What makes nuclear energy itself so dangerous is that every commercial nuclear reactor produces 400-500 pounds of plutonium in a year, along with other nuclear waste material. Just 10-20 pounds of plutonium is needed to make a bomb. An average nuclear reactor, therefore, produces enough plutonium waste to make 50 nuclear bombs in a year.
Lethally radioactive plutonium thus brings nuclear reactor technology dangerously close to nuclear weapons technology.
Nuclear energy is produced by fission, or the breaking down of atomic particles. The nuclei of uranium break into radio-active fragments as a result of fission and generate immense heat in the process. The breaking up of a uranium atom also creates one or two free neutrons. These neutrons, in turn, are absorbed by other uranium nuclei. These uranium nuclei then break up one after another in a chain reaction. The chain reaction culminates in a nuclear detonation.
In a nuclear reactor, the explosion is neutralised by fuel control rods, These rods also absorb some of the heat and many of the freed neutrons. The nuclear chain reaction is controlled. The heat produced is used to boil water and gene-rate steam, which, in turn, runs a turbine. The turbine generates electricity.
One of the most dangerous consequences of running a nuclear reactor is that it can release radioactive material into the environment
. A lethal radioactive byproduct of a nuclear reactor is plutonium, produced in large quantities.
Less than one-millionth of a gram of plutonium is carcinogenic. If one pound of plutonium is uniformly distributed through the earth, it will cause lung cancer to every inhabitant of this planet.

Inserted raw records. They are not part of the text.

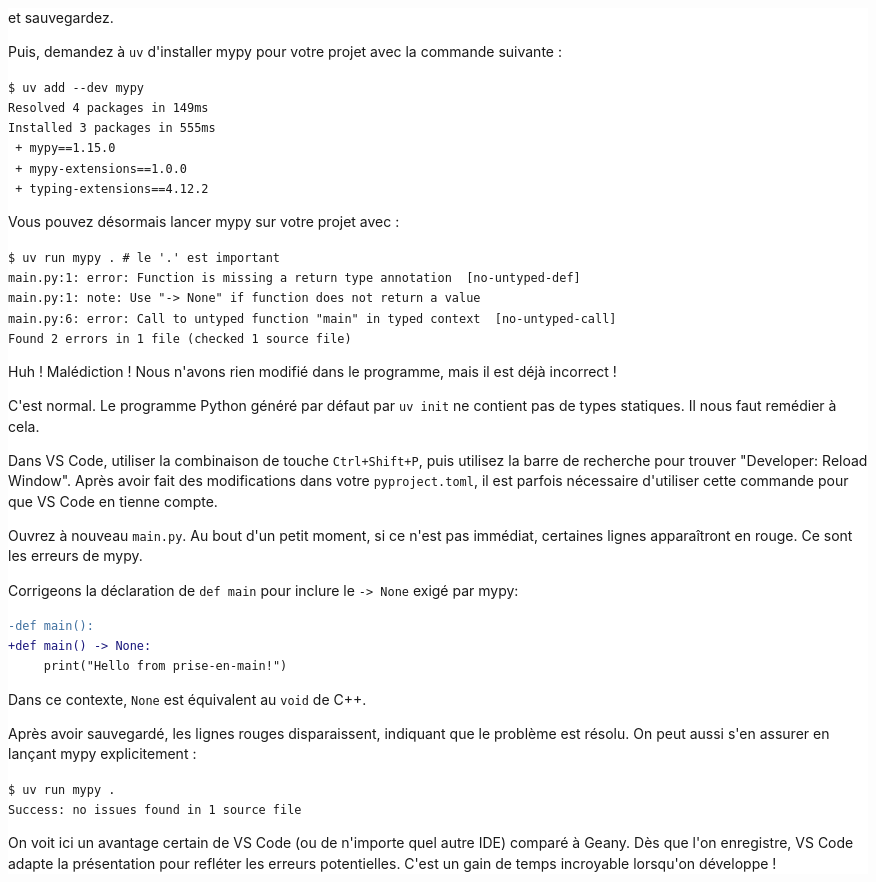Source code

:et sauvegardez.

Puis, demandez à `uv` d'installer mypy pour votre projet avec la commande suivante :

```
$ uv add --dev mypy
Resolved 4 packages in 149ms
Installed 3 packages in 555ms
 + mypy==1.15.0
 + mypy-extensions==1.0.0
 + typing-extensions==4.12.2
```

Vous pouvez désormais lancer mypy sur votre projet avec :

```
$ uv run mypy . # le '.' est important
main.py:1: error: Function is missing a return type annotation  [no-untyped-def]
main.py:1: note: Use "-> None" if function does not return a value
main.py:6: error: Call to untyped function "main" in typed context  [no-untyped-call]
Found 2 errors in 1 file (checked 1 source file)
```

Huh ! Malédiction !
Nous n'avons rien modifié dans le programme, mais il est déjà incorrect !

C'est normal.
Le programme Python généré par défaut par `uv init` ne contient pas de types statiques.
Il nous faut remédier à cela.

Dans VS Code, utiliser la combinaison de touche `Ctrl+Shift+P`, puis utilisez la barre de recherche pour trouver "Developer: Reload Window".
Après avoir fait des modifications dans votre `pyproject.toml`, il est parfois nécessaire d'utiliser cette commande pour que VS Code en tienne compte.

Ouvrez à nouveau `main.py`.
Au bout d'un petit moment, si ce n'est pas immédiat, certaines lignes apparaîtront en rouge.
Ce sont les erreurs de mypy.

Corrigeons la déclaration de `def main` pour inclure le `-> None` exigé par mypy:

```diff
-def main():
+def main() -> None:
     print("Hello from prise-en-main!")
```

Dans ce contexte, `None` est équivalent au `void` de C++.

Après avoir sauvegardé, les lignes rouges disparaissent, indiquant que le problème est résolu.
On peut aussi s'en assurer en lançant mypy explicitement :

```
$ uv run mypy .
Success: no issues found in 1 source file
```

On voit ici un avantage certain de VS Code (ou de n'importe quel autre IDE) comparé à Geany.
Dès que l'on enregistre, VS Code adapte la présentation pour refléter les erreurs potentielles.
C'est un gain de temps incroyable lorsqu'on développe !
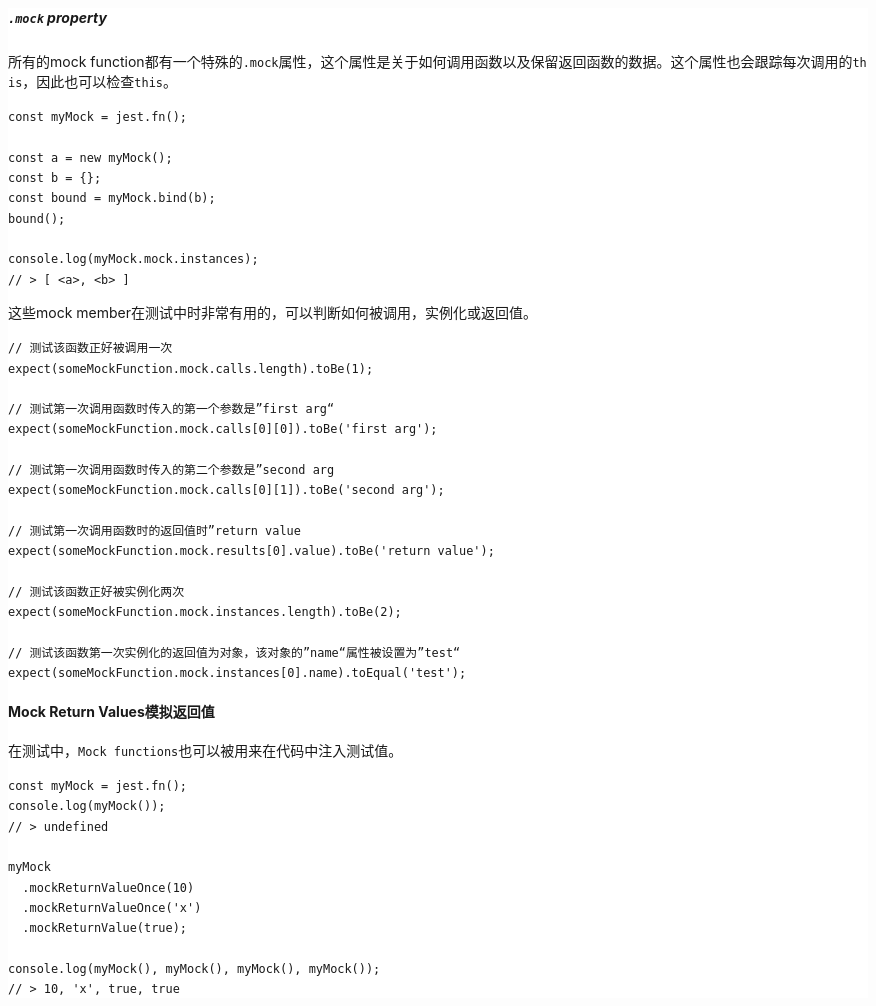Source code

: ##### `.mock` property

所有的mock function都有一个特殊的`.mock`属性，这个属性是关于如何调用函数以及保留返回函数的数据。这个属性也会跟踪每次调用的`this`，因此也可以检查`this`。

```
const myMock = jest.fn();

const a = new myMock();
const b = {};
const bound = myMock.bind(b);
bound();

console.log(myMock.mock.instances);
// > [ <a>, <b> ]
```

这些mock member在测试中时非常有用的，可以判断如何被调用，实例化或返回值。

```
// 测试该函数正好被调用一次
expect(someMockFunction.mock.calls.length).toBe(1);

// 测试第一次调用函数时传入的第一个参数是”first arg“
expect(someMockFunction.mock.calls[0][0]).toBe('first arg');

// 测试第一次调用函数时传入的第二个参数是”second arg
expect(someMockFunction.mock.calls[0][1]).toBe('second arg');

// 测试第一次调用函数时的返回值时”return value
expect(someMockFunction.mock.results[0].value).toBe('return value');

// 测试该函数正好被实例化两次
expect(someMockFunction.mock.instances.length).toBe(2);

// 测试该函数第一次实例化的返回值为对象，该对象的”name“属性被设置为”test“
expect(someMockFunction.mock.instances[0].name).toEqual('test');
```

#### Mock Return Values模拟返回值

在测试中，`Mock functions`也可以被用来在代码中注入测试值。

```
const myMock = jest.fn();
console.log(myMock());
// > undefined

myMock
  .mockReturnValueOnce(10)
  .mockReturnValueOnce('x')
  .mockReturnValue(true);

console.log(myMock(), myMock(), myMock(), myMock());
// > 10, 'x', true, true
```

Even if the US nuclear energy industry is able to prevent plutonium spillage with 99.99 per cent perfection, it will still afflict 500,000 people with lung cancer every year for 50 years. Plutonium lives in the environment for at least 500,000 years, more than one hundred times longer than the entire span of recorded history. It is more than 50 times the geologically estimated time span from the end of the Ice Age to the present. It is more than 10 times the length of time that human beings have been in existence.
Once plutonium is made, there is no known antidote to its continuous poisoning of the environment. If plutonium poisons a living organism, its toxicity is not spent in the process. There is no threshold below which plutonium is safe. This distinguishes it from, say, acidic sulphur dioxide and mercury. How can we leave behind such a toxic legacy for future generations?
The US has not figured out how it should safely store or destroy hazardous nuclear waste material. It does not have a blueprint for disassembling, dismantling or decommissioning a nuclear reactor when it is past its productive life. As consumer rights activist Ralph Nader put it, "Nuclear power
has, in many ways, become America's technological Vietnam". Why does India want to invite catastrophe upon itself and the world?